The first place we visited was Bullenhuser Damm, where 20 Jewish children ages 5-12 and their caretakers were brought to be murdered after having been part of medical experimentation. Today the building houses both a kindergarten and a therapy center in addition to a memorial museum. The upper floor of the museum has the history of each victim and his/her picture. The bottom floor is the basement where the actual crime took place; the image of its cold, white-washed walls will stay with me for a long time. On the wall was a quotation from one of the men who did the deed: "I asked Trzebinski if this had to be done, and he said orders are orders." Chilling. Outside is a memorial rose garden, a very personal way of remembering the lives of these children, as opposed to a colossal bronze monument. Separated by just a row of bushes is a playground for the kindergarten: the hope of lives now lived and the remembrance of lives lost all too young, right next door to each other.
| Bullenhuser Damm |
The second site we visited was St. Nikolai Kirke. When the Allied forces fire-bombed Hamburg (it was an important port city and the second largest city in Germany) in the 1943 "Operation Gomorrah," the spire of St. Nikolai was one of the only things to survive; the entire city otherwise was in ruins, and thousands of Germans lost their lives. One of the memorial statues in front of the church reads "No man in the whole world can change the truth. One can only look for the truth, find it, and serve it. The truth is in all places." - Dietrich Bonhoeffer
| St. Nikolai Kirke |
The third site we visited was the former location of the Neuengamme concentration camp outside of Hamburg. Over 100,000 people entered the gates of this camp; only half ever walked out. Many of those sent to this camp were political prisoners and were Russian, Polish, Norwegian, and Danish (the Danes who were there were resistance fighters). An eerie reality to this camp's location is that it was near enough to a residential area that people would walk past it in plain view while enjoying a nice Sunday stroll. The camp was large, too; we walked around only part of it and still had covered a lot of ground. There were also memorial museum exhibits where, in as many cases as possible, the imprisoned were remembered individually through pictures, stories, and quotations. There's something to remembering the past in an individualized way; it helps you put a faces to the mass atrocities.

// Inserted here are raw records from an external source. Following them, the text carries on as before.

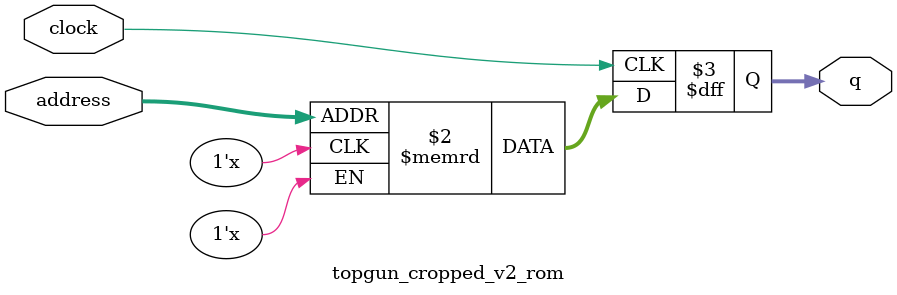
<source format=sv>
module topgun_cropped_v2_rom (
	input logic clock,
	input logic [17:0] address,
	output logic [3:0] q
);

logic [3:0] memory [0:135679] /* synthesis ram_init_file = "./topgun_cropped_v2/topgun_cropped_v2.COE" */;

always_ff @ (posedge clock) begin
	q <= memory[address];
end

endmodule

</source>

| former site of Neuengamme |
What was going through my head during the weekend? On one level I was thinking about how you can read countless books and watch countless movies about the Holocaust but to actually visit places where those things you read about took place brings a whole new level of meaning. The rest was mainly a lot of questions: a lot of wondering why and how something that horrific could happen, how the value of a human life could be so diminished that millions could be taken without a second thought. There are so many factors involved that influenced the perpetrators and so many theories from researchers trying to make sense of them all (and I should know since I'm researching them for my final paper for this course). But at the end of the day no simple solution can be found and no explanation can suffice. Try as I may, I don't think I'll ever come to grips with why it happened.
Or why brutal atrocities of any kind happen... which brings my thoughts quickly from the past to the present. Human lives are being trivialized, people are being abused, exploited, and killed. Now. Right now as I write this. Right now as you read this. It's too late to do anything about what happened in the '40s, but there's a lot going on in 2012, too. I hesitate to go off on an advocacy rant because whatever I tell anyone else to do I better be doing myself.
But I think that the best way to remember those lives lost in the past is to do everything in our power to stop the cycles of destruction that are going on right now. At the root of these horrific events is the devaluing of a human life and the elevating of one life above another. That's where the problem starts. And we've seen where the problem ends...
Whenever we look into the eyes of another human being, may we always see him or her as such, may we always give the dignity and respect that is deserving of a human life, and in doing so may we always remember that we are no more, nor no less, valuable than they.